Discusso a Ginevra il problema dei diritti umani in Tibet

24 gennaio 2024.

A Ginevra, nel corso della sessione delle Nazioni Unite sulla situazione dei diritti umani nel mondo, è stata sollevata la questione del Tibet

Della situazione tibetana si è parlato a Ginevra il 23 gennaio all’interno dell’esame sulla situazione dei diritti umani in Cina. Venti stati membri (Canada, Repubblica Ceca, Danimarca, Estonia, Francia, Germania, Irlanda, Montenegro, Giappone, Lituania, Nuova Zelanda, Olanda, Norvegia, Polonia, Svezia, Svizzera, Regno Unito, Stati Uniti, Austria e Australia) hanno portato all’attenzione generale la loro preoccupazione sul problema tibetano ed espresso una serie di raccomandazioni riguardanti vari aspetti dell’attuale situazione in Tibet.

Nei loro interventi i venti stati membri hanno posto l’accento sulle pratiche di assimilazione forzata in atto nel paese, in particolare sull’obbligatorietà dell’inserimento dei bambini tibetani nelle “scuole residenziali” gestite dalla Cina, pratica che ha comportato l’allontanamento di oltre un milione di bimbi in età scolare dalle loro famiglie. I relatori hanno chiesto l’immediata abolizione di questi istituti statali, il rilascio dei tibetani illegalmente detenuti e auspicato il libero accesso in Tibet dei giornalisti e dei diplomatici stranieri. Contestata inoltre la riallocazione forzata dei nomadi tibetani in dimore governative con la conseguente perdita dei loro tradizionali stili di vita. Pur in modo meno esplicito gli oratori rappresentanti gli stati membri hanno fatto altresì riferimento alle pratiche discriminatorie esercitate sui tibetani attraverso la forzata raccolta di campioni di DNA.

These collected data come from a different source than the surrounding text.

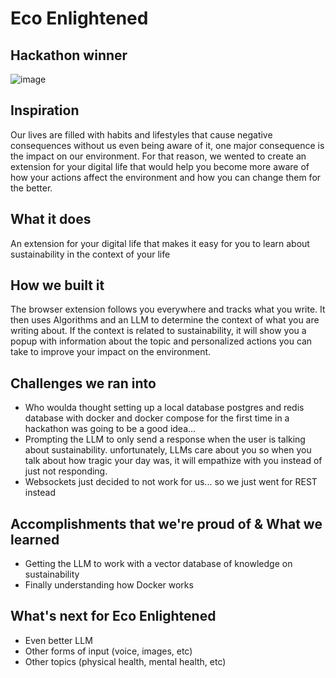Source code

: # Eco Enlightened

## Hackathon winner
![image](https://github.com/psycho-baller/eco-enlightened/assets/81759594/14762ab3-29bc-4321-bfca-555b70eb9baa)


## Inspiration

Our lives are filled with habits and lifestyles that cause negative consequences without us even being aware of it, one major consequence is the impact on our environment. For that reason, we wented to create an extension for your digital life that would help you become more aware of how your actions affect the environment and how you can change them for the better.

## What it does

An extension for your digital life that makes it easy for you to learn about sustainability in the context of your life

## How we built it

The browser extension follows you everywhere and tracks what you write. It then uses Algorithms and an LLM to determine the context of what you are writing about. If the context is related to sustainability, it will show you a popup with information about the topic and personalized actions you can take to improve your impact on the environment.

## Challenges we ran into

- Who woulda thought setting up a local database postgres and redis database with docker and docker compose for the first time in a hackathon was going to be a good idea...
- Prompting the LLM to only send a response when the user is talking about sustainability. unfortunately, LLMs care about you so when you talk about how tragic your day was, it will empathize with you instead of just not responding.
- Websockets just decided to not work for us... so we just went for REST instead

## Accomplishments that we're proud of & What we learned

- Getting the LLM to work with a vector database of knowledge on sustainability
- Finally understanding how Docker works

## What's next for Eco Enlightened

- Even better LLM
- Other forms of input (voice, images, etc)
- Other topics (physical health, mental health, etc)
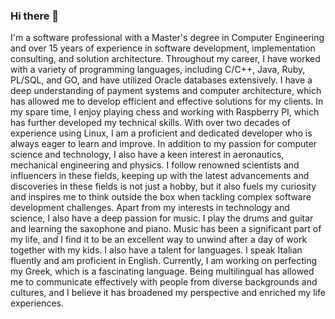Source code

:### Hi there 👋
I'm a software professional with a Master's degree in Computer Engineering and over 15 years of experience in software development, implementation consulting, and solution architecture. Throughout my career, I have worked with a variety of programming languages, including C/C++, Java, Ruby, PL/SQL, and GO, and have utilized Oracle databases extensively. I have a deep understanding of payment systems and computer architecture, which has allowed me to develop efficient and effective solutions for my clients. In my spare time, I enjoy playing chess and working with Raspberry PI, which has further developed my technical skills. With over two decades of experience using Linux, I am a proficient and dedicated developer who is always eager to learn and improve. 
In addition to my passion for computer science and technology, I also have a keen interest in aeronautics, mechanical engineering and physics. I follow renowned scientists and influencers in these fields, keeping up with the latest advancements and discoveries in these fields is not just a hobby, but it also fuels my curiosity and inspires me to think outside the box when tackling complex software development challenges.
Apart from my interests in technology and science, I also have a deep passion for music. I play the drums and guitar and learning the saxophone and piano. Music has been a significant part of my life, and I find it to be an excellent way to unwind after a day of work together with my kids.
I also have a talent for languages. I speak Italian fluently and am proficient in English. Currently, I am working on perfecting my Greek, which is a fascinating language. Being multilingual has allowed me to communicate effectively with people from diverse backgrounds and cultures, and I believe it has broadened my perspective and enriched my life experiences.
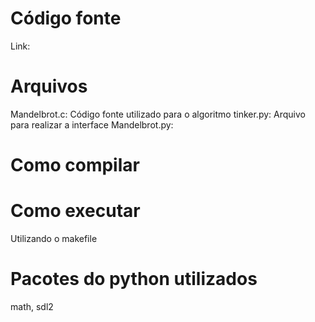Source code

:# Código fonte
Link: 

# Arquivos
Mandelbrot.c: Código fonte utilizado para o algoritmo
tinker.py: Arquivo para realizar a interface
Mandelbrot.py: 

# Como compilar

# Como executar
Utilizando o makefile

# Pacotes do python utilizados
math, sdl2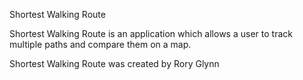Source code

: Shortest Walking Route

Shortest Walking Route is an application which allows a user to track multiple paths and compare them on a map.

Shortest Walking Route was created by Rory Glynn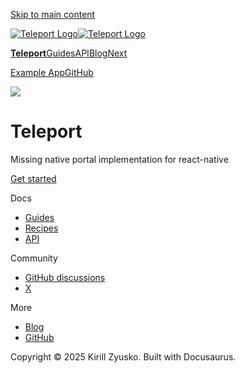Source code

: [Skip to main content](#__docusaurus_skipToContent_fallback)

[![Teleport Logo](/react-native-teleport/pr-preview/pr-19/img/logo.svg)![Teleport Logo](/react-native-teleport/pr-preview/pr-19/img/logo.svg)](/react-native-teleport/pr-preview/pr-19/.md)

[**Teleport**](/react-native-teleport/pr-preview/pr-19/.md)[Guides](/react-native-teleport/pr-preview/pr-19/docs/intro.md)[API](/react-native-teleport/pr-preview/pr-19/docs/category/api-reference.md)[Blog](/react-native-teleport/pr-preview/pr-19/blog)[Next](/react-native-teleport/pr-preview/pr-19/docs/intro.md)

[Example App](https://github.com/kirillzyusko/react-native-teleport/tree/main/example)[GitHub](https://github.com/kirillzyusko/react-native-teleport)

![](/react-native-teleport/pr-preview/pr-19/assets/images/teleport-65785a9f1211bc6992db0cca2993d621.png)

# Teleport

Missing native portal implementation for react-native

[Get started](/react-native-teleport/pr-preview/pr-19/docs/intro.md)

Docs

* [Guides](/react-native-teleport/pr-preview/pr-19/docs/installation.md)
* [Recipes](/react-native-teleport/pr-preview/pr-19/docs/category/recipes.md)
* [API](/react-native-teleport/pr-preview/pr-19/docs/category/api-reference.md)

Community

* [GitHub discussions](https://github.com/kirillzyusko/react-native-teleport/discussions)
* [X](https://x.com/ziusko)

More

* [Blog](/react-native-teleport/pr-preview/pr-19/blog)
* [GitHub](https://github.com/kirillzyusko/react-native-teleport)

Copyright © 2025 Kirill Zyusko. Built with Docusaurus.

Il governo cinese ha respinto ogni accusa sollevata dalla comunità internazionale circa le scuole residenziali e la separazione dei bambini dalle loro famiglie. Ha sostenuto che la libertà religiosa e culturale dei tibetani è assolutamente rispettata portando ad esempio il numero dei templi, del personale religioso e degli insegnanti tibetani presenti nel paese prova, secondo Pechino, del suo impegno nella preservazione della cultura e della religiosità del popolo del Tibet.

Agli stati membri delle Nazioni Unite il ringraziamento di International Campaign for Tibet per aver sollevato il problema delle politiche cinesi in Tibet e l’auspicio che la comunità internazionale dia ora corso a relazioni bilaterali con la Cina perché la questione tibetana sia sempre sollevata. Lhadon Tethong, direttrice di Tibet Action Institute, ha dichiarato che la considerevole crescita del numero degli stati membri che si sono espressi sulla situazione all’interno del Tibet dimostra quanto siano reali e costituiscano una vera minaccia le linee politiche di assimilazione poste in atto dal governo cinese.